Personally, I don't use a torque wrench but I've been wrenching on my cars, boats, M/Cs, ATVs, etc for over 50 years so I have a pretty good feel for how tight they need to be. That being said, have I ever stripped and damaged a drain pan's threads? Yes, in the old days when I was younger and believed "tighter was better." So I'd advise using the torque wrench to tighten drain plugs, especially on aluminum pans. I'm just too stubborn and old to change my ways.
Lowcountry joe, thanks for the suggestion on the freezer bag. I haven't tried that one yet. As far as clean up goes, just spray some brake cleaner on the frame under the oil filter and wipe off with a shop towel.

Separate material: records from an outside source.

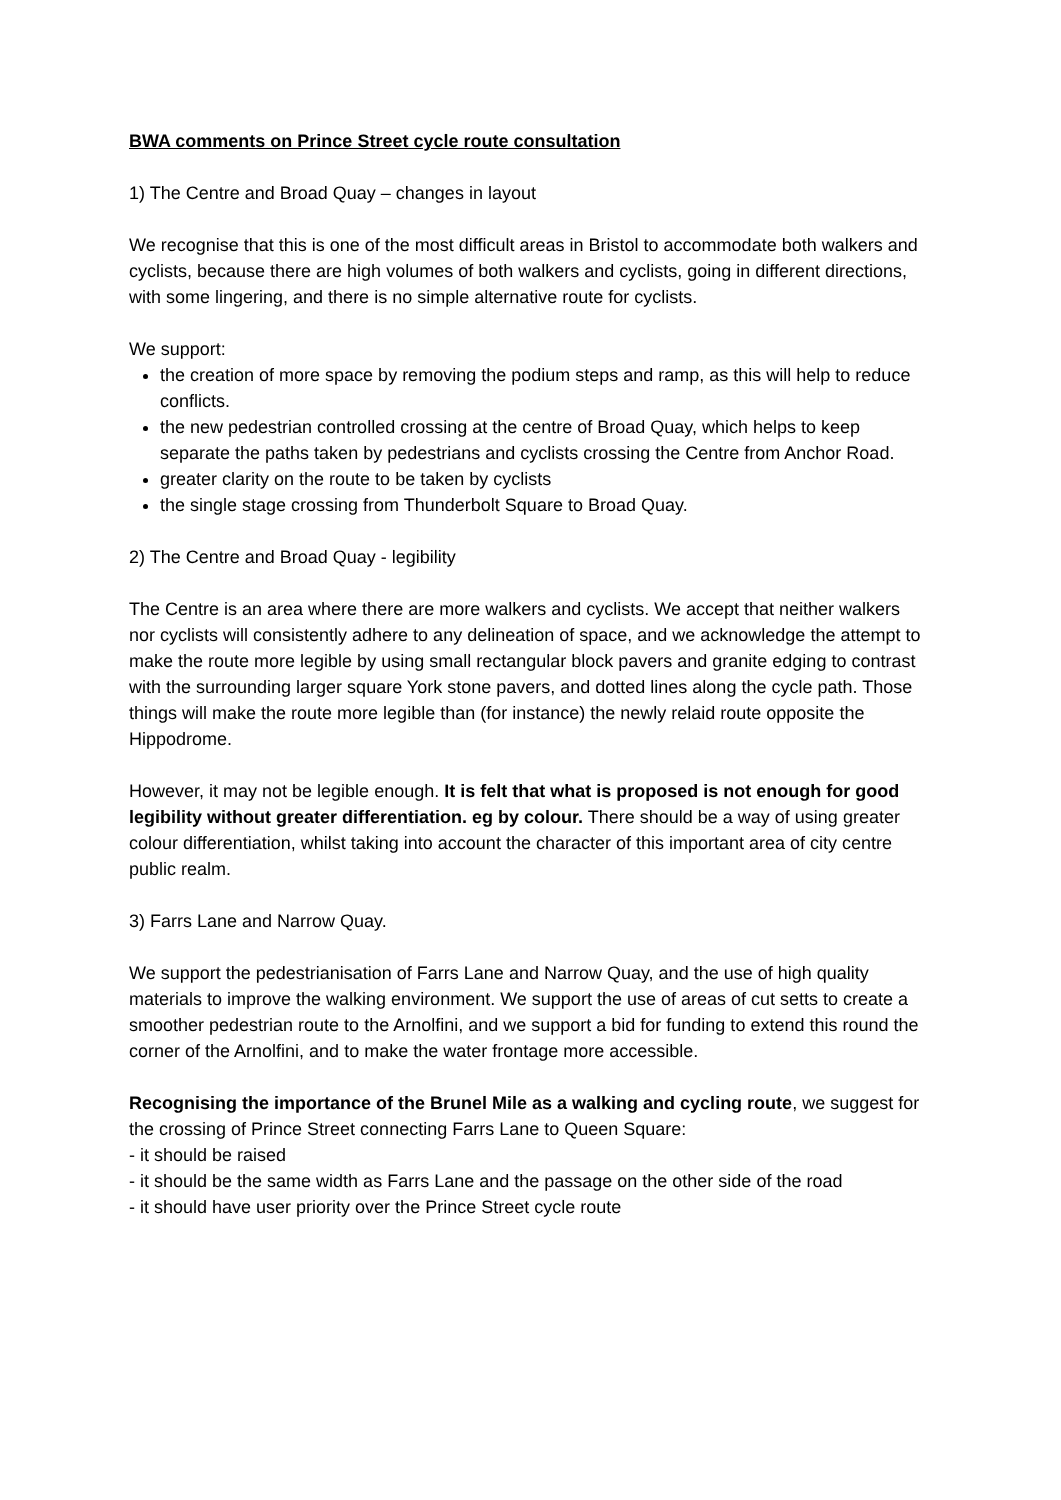BWA comments on Prince Street cycle route consultation
1) The Centre and Broad Quay – changes in layout
We recognise that this is one of the most difficult areas in Bristol to accommodate both walkers and cyclists, because there are high volumes of both walkers and cyclists, going in different directions, with some lingering, and there is no simple alternative route for cyclists.
We support:
the creation of more space by removing the podium steps and ramp, as this will help to reduce conflicts.
the new pedestrian controlled crossing at the centre of Broad Quay, which helps to keep separate the paths taken by pedestrians and cyclists crossing the Centre from Anchor Road.
greater clarity on the route to be taken by cyclists
the single stage crossing from Thunderbolt Square to Broad Quay.
2) The Centre and Broad Quay - legibility
The Centre is an area where there are more walkers and cyclists. We accept that neither walkers nor cyclists will consistently adhere to any delineation of space, and we acknowledge the attempt to make the route more legible by using small rectangular block pavers and granite edging to contrast with the surrounding larger square York stone pavers, and dotted lines along the cycle path. Those things will make the route more legible than (for instance) the newly relaid route opposite the Hippodrome.
However, it may not be legible enough. It is felt that what is proposed is not enough for good legibility without greater differentiation. eg by colour. There should be a way of using greater colour differentiation, whilst taking into account the character of this important area of city centre public realm.
3) Farrs Lane and Narrow Quay.
We support the pedestrianisation of Farrs Lane and Narrow Quay, and the use of high quality materials to improve the walking environment. We support the use of areas of cut setts to create a smoother pedestrian route to the Arnolfini, and we support a bid for funding to extend this round the corner of the Arnolfini, and to make the water frontage more accessible.
Recognising the importance of the Brunel Mile as a walking and cycling route, we suggest for the crossing of Prince Street connecting Farrs Lane to Queen Square:
- it should be raised
- it should be the same width as Farrs Lane and the passage on the other side of the road
- it should have user priority over the Prince Street cycle route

Gets 99.9% of the oil spillage off.
The first time I used the Harley drain it worked great, no mess no fuss. The 2nd time I got oil everywhere so operator error on my part, hose it down with some brake cleaner and its like it never happened. I am a mechanic /shop owner by trade, have built bikes and cars from the ground up and always use a torque wrench on everything, never reuse a gasket or O-ring and for the most part follow manufactures recommendations.
I was going to buy one of those drain gizmos until the parts guy told me to save my money because they are a pos.
After more messes than I care to admit what I found what works great is using a strip of flexible cutting board and notching one end to go back under the filter as far as possible. Before I remove the filter I poke 2 drain holes (one for a vent) and give it time to drain. I also torque my plugs to 17ft lb
Turn filter a half turn or so to loosen it.then punch a hole,rotate,one more hole. Let it drain then spin it off into a large flexible pastic container like an ol clorox bottle.